Any intervention that improves the symptoms of ADHD will also improve the social abilities hindered by it. Comprehensive care for ADHD may mean individual- or parent-based behavioral therapy, social skills groups, medication, or other evidence-based treatment. (As a side note, misbehavior without seeming remorseful doesn’t always mean a child lacks empathy. Children with ADHD are often emotionally overwhelmed and immature, and don’t know how to express remorse or react when they’ve done something wrong.)

With autism, the foundation of intervention is behavioral therapy. Behavioral programs do not only address disruptive behaviors. Interventions such as applied behavioral analysis (ABA) therapy are the primary tools for teaching social skills.

Children with severe autism usually receive intensive behavioral services, frequently in a self-contained classroom. With milder symptoms, children move into mainstream, inclusion-style classrooms, and behavioral interventions become minimal. One of the best predictors of outcome is when children receive ongoing behavioral therapy, regardless of severity of symptoms. Think of it this way: If you want your child to be a concert pianist or a professional athlete, he or she should practice a lot each day. The same goes for social skills. As symptoms become milder, therapies need not be so intensive, but the interventions should continue until skills become fluent.

By definition, if a child has autism, he has communication challenges. However, it is difficult to measure language pragmatics through testing. Therefore, regardless of test scores, a child with autism will benefit from language services until proven unnecessary by his own social success. With ADHD, think about the possibility of language delays, and intervene when appropriate.

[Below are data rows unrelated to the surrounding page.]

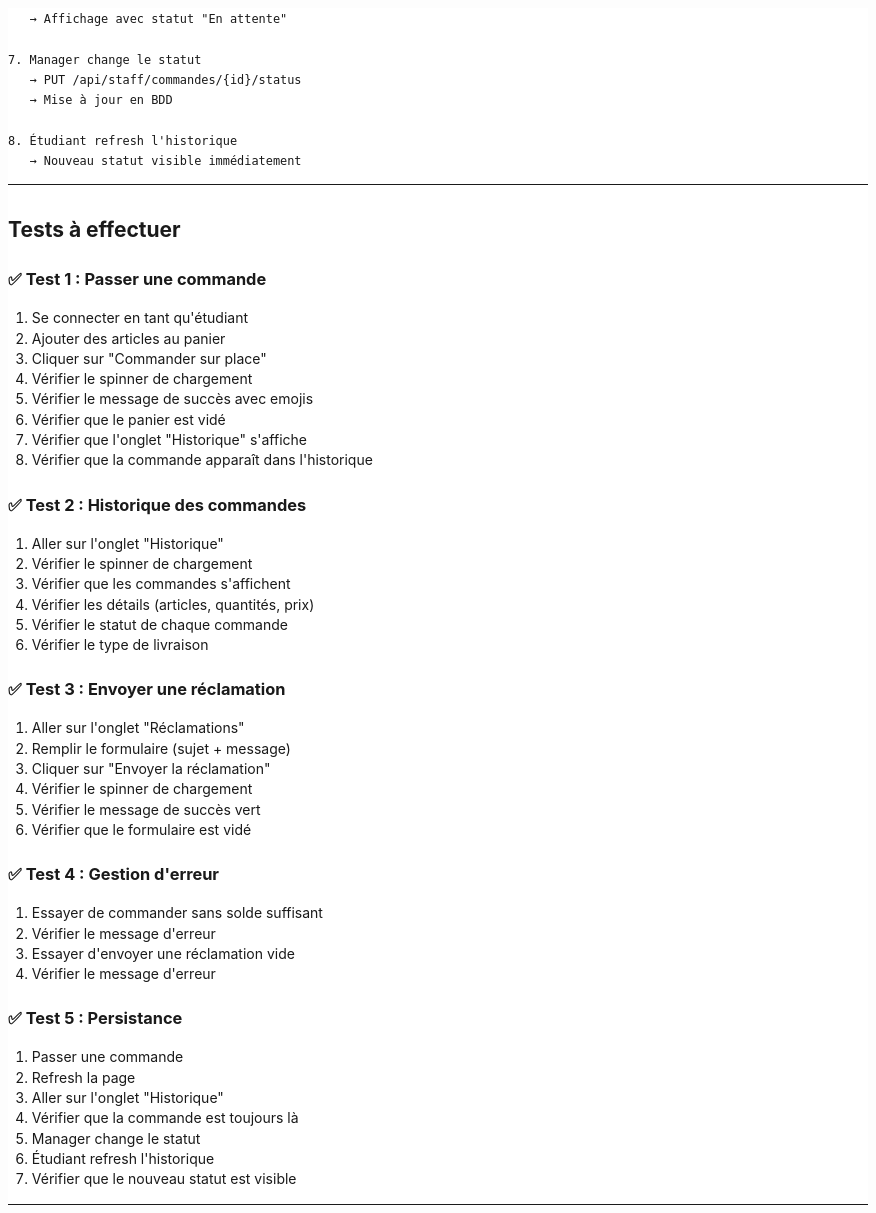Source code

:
 ```
   → Affichage avec statut "En attente"

7. Manager change le statut
   → PUT /api/staff/commandes/{id}/status
   → Mise à jour en BDD

8. Étudiant refresh l'historique
   → Nouveau statut visible immédiatement
```

---

## Tests à effectuer

### ✅ Test 1 : Passer une commande
1. Se connecter en tant qu'étudiant
2. Ajouter des articles au panier
3. Cliquer sur "Commander sur place"
4. Vérifier le spinner de chargement
5. Vérifier le message de succès avec emojis
6. Vérifier que le panier est vidé
7. Vérifier que l'onglet "Historique" s'affiche
8. Vérifier que la commande apparaît dans l'historique

### ✅ Test 2 : Historique des commandes
1. Aller sur l'onglet "Historique"
2. Vérifier le spinner de chargement
3. Vérifier que les commandes s'affichent
4. Vérifier les détails (articles, quantités, prix)
5. Vérifier le statut de chaque commande
6. Vérifier le type de livraison

### ✅ Test 3 : Envoyer une réclamation
1. Aller sur l'onglet "Réclamations"
2. Remplir le formulaire (sujet + message)
3. Cliquer sur "Envoyer la réclamation"
4. Vérifier le spinner de chargement
5. Vérifier le message de succès vert
6. Vérifier que le formulaire est vidé

### ✅ Test 4 : Gestion d'erreur
1. Essayer de commander sans solde suffisant
2. Vérifier le message d'erreur
3. Essayer d'envoyer une réclamation vide
4. Vérifier le message d'erreur

### ✅ Test 5 : Persistance
1. Passer une commande
2. Refresh la page
3. Aller sur l'onglet "Historique"
4. Vérifier que la commande est toujours là
5. Manager change le statut
6. Étudiant refresh l'historique
7. Vérifier que le nouveau statut est visible

---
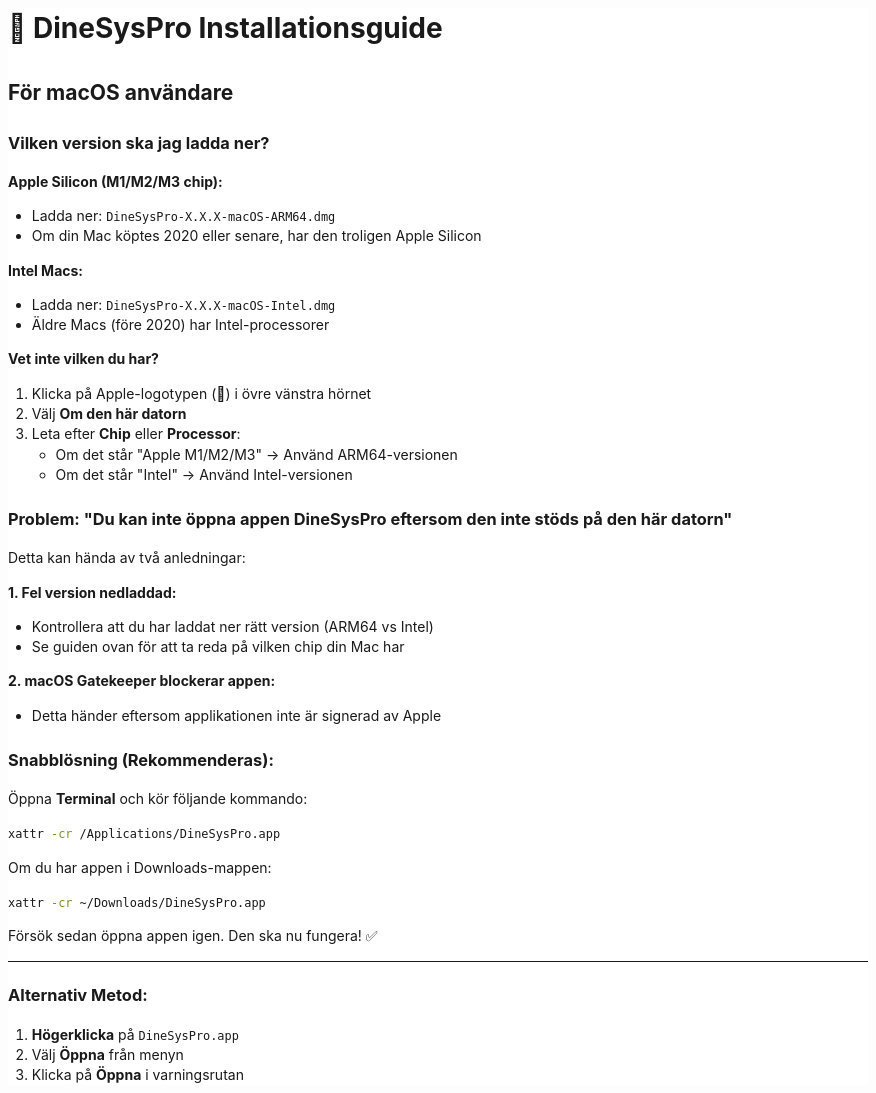 # 🍎 DineSysPro Installationsguide

## För macOS användare

### Vilken version ska jag ladda ner?

**Apple Silicon (M1/M2/M3 chip):**
- Ladda ner: `DineSysPro-X.X.X-macOS-ARM64.dmg`
- Om din Mac köptes 2020 eller senare, har den troligen Apple Silicon

**Intel Macs:**
- Ladda ner: `DineSysPro-X.X.X-macOS-Intel.dmg`
- Äldre Macs (före 2020) har Intel-processorer

**Vet inte vilken du har?**
1. Klicka på Apple-logotypen (🍎) i övre vänstra hörnet
2. Välj **Om den här datorn**
3. Leta efter **Chip** eller **Processor**:
   - Om det står "Apple M1/M2/M3" → Använd ARM64-versionen
   - Om det står "Intel" → Använd Intel-versionen

### Problem: "Du kan inte öppna appen DineSysPro eftersom den inte stöds på den här datorn"

Detta kan hända av två anledningar:

**1. Fel version nedladdad:**
- Kontrollera att du har laddat ner rätt version (ARM64 vs Intel)
- Se guiden ovan för att ta reda på vilken chip din Mac har

**2. macOS Gatekeeper blockerar appen:**
- Detta händer eftersom applikationen inte är signerad av Apple

### Snabblösning (Rekommenderas):

Öppna **Terminal** och kör följande kommando:

```bash
xattr -cr /Applications/DineSysPro.app
```

Om du har appen i Downloads-mappen:

```bash
xattr -cr ~/Downloads/DineSysPro.app
```

Försök sedan öppna appen igen. Den ska nu fungera! ✅

---

### Alternativ Metod:

1. **Högerklicka** på `DineSysPro.app`
2. Välj **Öppna** från menyn
3. Klicka på **Öppna** i varningsrutan
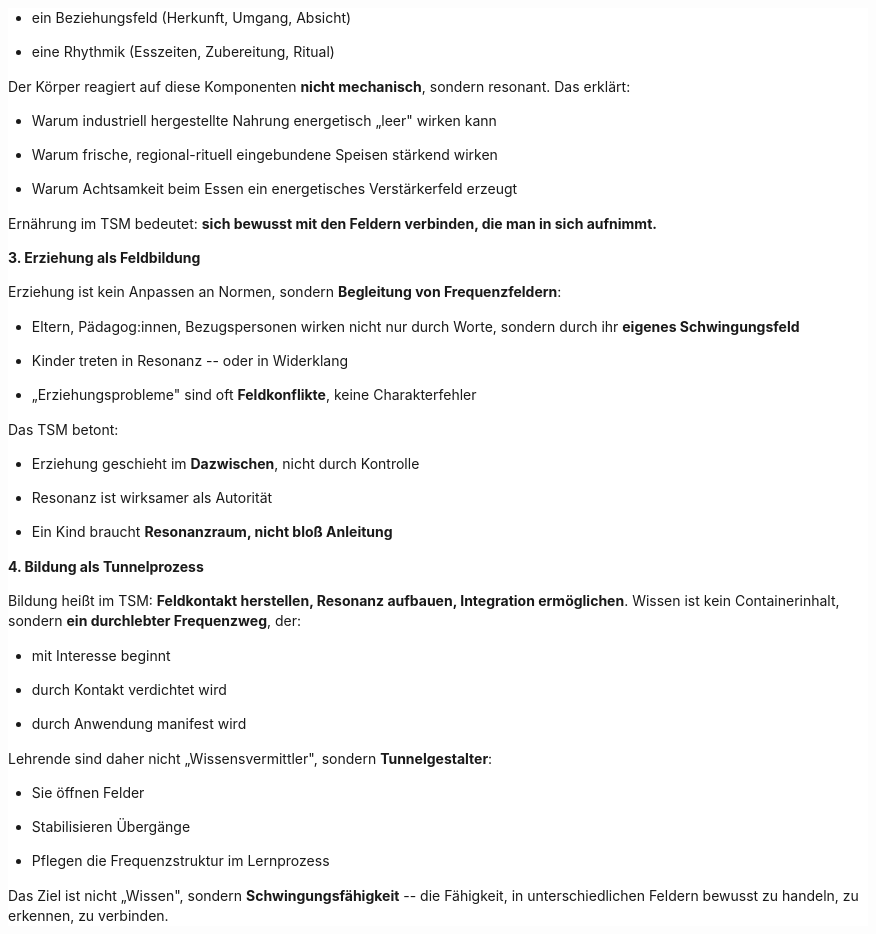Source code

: -   ein Beziehungsfeld (Herkunft, Umgang, Absicht)

-   eine Rhythmik (Esszeiten, Zubereitung, Ritual)

Der Körper reagiert auf diese Komponenten **nicht mechanisch**, sondern
resonant. Das erklärt:

-   Warum industriell hergestellte Nahrung energetisch „leer" wirken
    kann

-   Warum frische, regional-rituell eingebundene Speisen stärkend wirken

-   Warum Achtsamkeit beim Essen ein energetisches Verstärkerfeld
    erzeugt

Ernährung im TSM bedeutet: **sich bewusst mit den Feldern verbinden, die
man in sich aufnimmt.**

**3. Erziehung als Feldbildung**

Erziehung ist kein Anpassen an Normen, sondern **Begleitung von
Frequenzfeldern**:

-   Eltern, Pädagog:innen, Bezugspersonen wirken nicht nur durch Worte,
    sondern durch ihr **eigenes Schwingungsfeld**

-   Kinder treten in Resonanz -- oder in Widerklang

-   „Erziehungsprobleme" sind oft **Feldkonflikte**, keine
    Charakterfehler

Das TSM betont:

-   Erziehung geschieht im **Dazwischen**, nicht durch Kontrolle

-   Resonanz ist wirksamer als Autorität

-   Ein Kind braucht **Resonanzraum, nicht bloß Anleitung**

**4. Bildung als Tunnelprozess**

Bildung heißt im TSM: **Feldkontakt herstellen, Resonanz aufbauen,
Integration ermöglichen**. Wissen ist kein Containerinhalt, sondern
**ein durchlebter Frequenzweg**, der:

-   mit Interesse beginnt

-   durch Kontakt verdichtet wird

-   durch Anwendung manifest wird

Lehrende sind daher nicht „Wissensvermittler", sondern
**Tunnelgestalter**:

-   Sie öffnen Felder

-   Stabilisieren Übergänge

-   Pflegen die Frequenzstruktur im Lernprozess

Das Ziel ist nicht „Wissen", sondern **Schwingungsfähigkeit** -- die
Fähigkeit, in unterschiedlichen Feldern bewusst zu handeln, zu erkennen,
zu verbinden.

If progress slows, a professional should look for coexisting conditions, such as the common comorbidity of autism and ADHD. When children have compromised social and language abilities, adding ADHD to the mix makes it much harder for them to succeed. Addressing ADHD may allow a child to focus, act less impulsively, and access the skills he has developed through intervention, and goes a long way toward getting along with peers.

Autism at School

Mainstream classroom placement is always the goal, but it’s not always best for everyone. Some kids prefer it, but others thrive in a more supportive setting. Keeping up with mainstream demands and typically developing peers can be stressful. Contained classrooms also allow for more intensive social work, which may make mainstream placement easier down the road.

Language and pragmatic delays often affect basic skills in school. Reading comprehension, making inferences, and writing are all affected by ADHD or autism. Homework and in-class assignments will frequently require supports or modifications.

While social plans often focus on the classroom, unstructured time (such as recess or gym) is often most challenging for kids with autism and ADHD. In class, the rules are usually “sit quietly and raise your hand.” On the playground, social mores are more fluid. Children may be subject to bullying, so they may require social interventions during down time.

ADHD and autism stress parents and strain marriages. Find help when needed from family members or friends. Parents may talk over their challenges with a professional or join a support group. Think about practicing mindfulness, a proven intervention for managing stress when life gets to be too much.